Marine Atlantic issued another statement about this development.

“The individual, who is currently isolating at home, was part of the same shift as the previously infected employee. The public health agencies in both Nova Scotia and Newfoundland and Labrador continue to take the lead on contact tracing and the public health investigation. Marine Atlantic is providing support and assistance wherever possible.”

With the Blue tied up in Nova Scotia, Marine Atlantic scheduled the MV Atlantic Vision to fill in its slot.

“This is a challenging time for our employees and their families, and we will continue to work with them and provide support during this difficult period,” noted the statement.

That challenge was also being felt on the Southwest Coast of Newfoundland, where many of the ferry service’s employees reside. Mayor John Spencer, who is part of the town’s COVID-19 Committee, issued his own statement in support of Marine Atlantic’s response.

“The news of a positive virus test result of a vessel employee operated by Marine Atlantic Inc. comes as a shock, but not surprising, given these essential workers are on the frontline of a health crisis and are trying to contain a highly infectious disease that is currently dominating the global community with tragic consequences,” wrote Spencer.

He observed that with the slow down in air traffic and closure of routes, Marine Atlantic’s service is more important than ever. That service, however, means there is an inherent risk to the town and by extension the Southwest Coast region.

“Port aux Basques is a Gateway to the Province and as such, the majority of all ground transport comes through this town. This creates a certain amount of vulnerability, whether it is the simple gesture of grabbing a coffee or gassing up. We can never be too careful in looking out for the health and safety of each other. We care and residents care for the health and safety of all.”

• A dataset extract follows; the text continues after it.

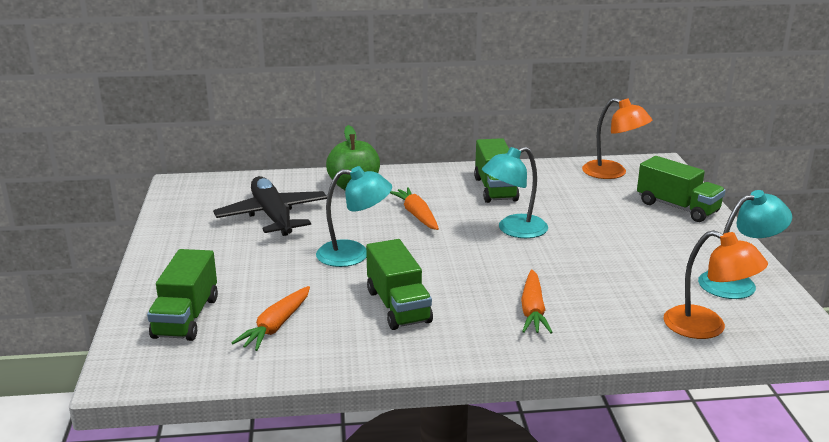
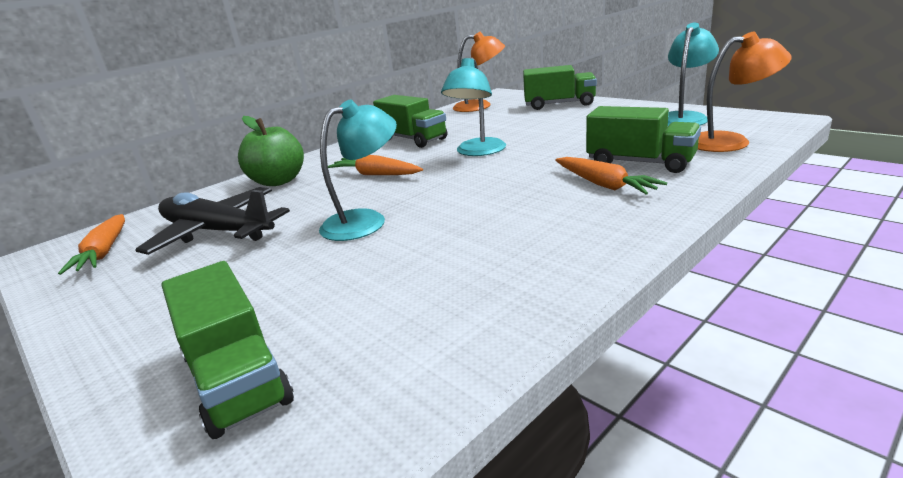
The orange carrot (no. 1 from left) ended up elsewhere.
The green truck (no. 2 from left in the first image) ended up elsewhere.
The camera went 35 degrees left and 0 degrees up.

The Mayor offered high praise to Marine Atlantic employees, but conceded, “We also have to be realistic. We know it does happen elsewhere. No matter how much effort we put into protecting each other there is always the possibility of a breach in protocol. One slip can be tragic.”

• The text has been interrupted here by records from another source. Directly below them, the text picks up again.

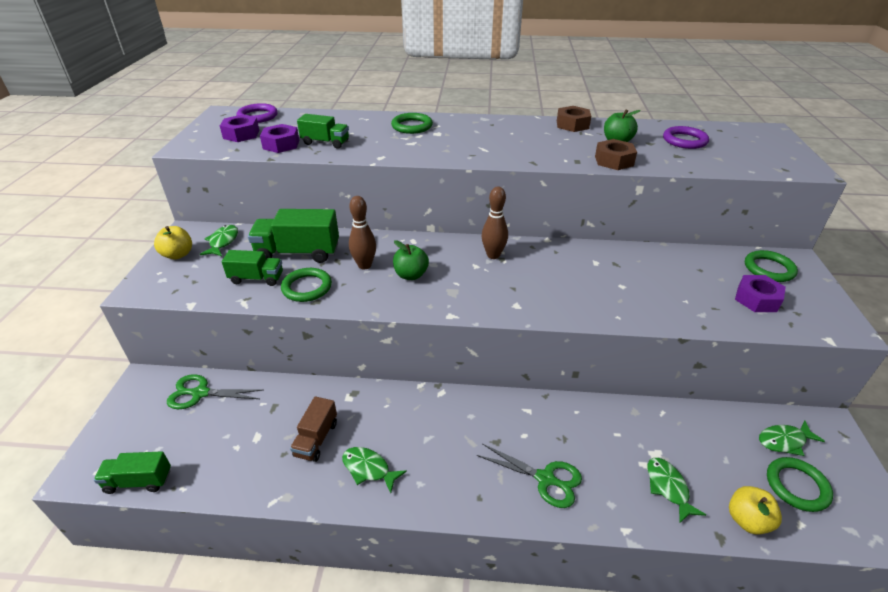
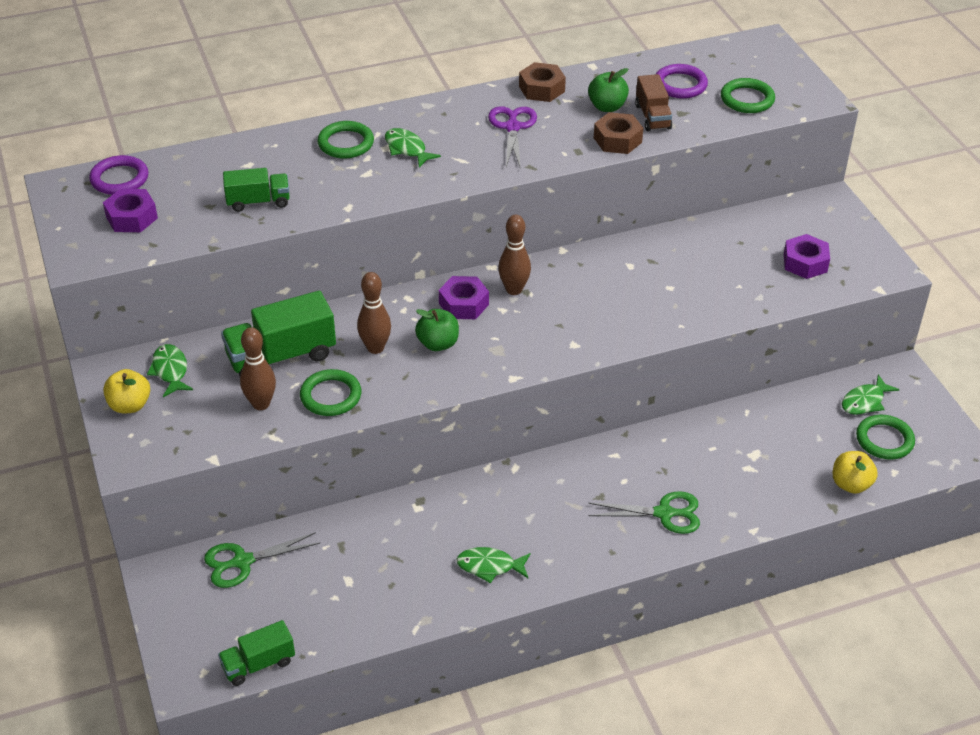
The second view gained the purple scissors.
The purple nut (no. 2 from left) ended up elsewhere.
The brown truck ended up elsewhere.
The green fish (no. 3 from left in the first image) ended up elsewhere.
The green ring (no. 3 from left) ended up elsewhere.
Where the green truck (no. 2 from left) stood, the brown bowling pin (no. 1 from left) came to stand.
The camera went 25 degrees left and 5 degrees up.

To date, the Southwest Coast has remained relatively unscathed through the global pandemic. There are no known cases of COVID-19 within the region, and Spencer implored residents to keep doing their part to avoid changing that.

“We are doing exceptionally well. We need to continue working and helping each other through the use of good hygiene, distancing, masks in indoor spaces and respect for each other… that (through) all of our collective efforts we do care about keeping our southwest communities virus-free.”

On Friday morning, Jan. 22, Mercer provided a status update regarding the crew of the Blue Puttees.

“It is our understanding that the testing is complete, we are just awaiting results. We are only aware of the two cases at this stage,” stated Mercer via e-mail.

On Friday morning, Mayor Spencer issued another statement of his own, this time to announce the temporary closure of the Bruce II Sports Centre while awaiting the remainder of the test results.

“The vulnerable population and vulnerability for community transmission rises when you consider PAB’s pivotal role as the main supply route for almost all goods and services to the province. Anyone entering and exiting the province by road comes through here. Staying safe using an over abundance of caution is not an unrealistic goal,” stated Spencer.

The town planned to re-examine the pause of the activities at the Bruce II on Sunday, Jan. 24.

Responding to inquiries, Spencer noted that the decision had come in consultation with the town’s COVID-19 Committee, and that there were no plans to close any additional facilities.

Tara Pye, Regional Director of Communications for Western Health, also responded to e-mail inquiries.

“There is capacity for COVID testing on the Southwest coast. Anyone involved in a COVID-19 case investigation will be contacted by public health. If individuals require testing, arrangements will be made.”

“In addition, the province has issued a public advisory for passengers who travelled on the Blue Puttees between Dec 29, 2020 and Jan. 16, 2020 to contact 811.”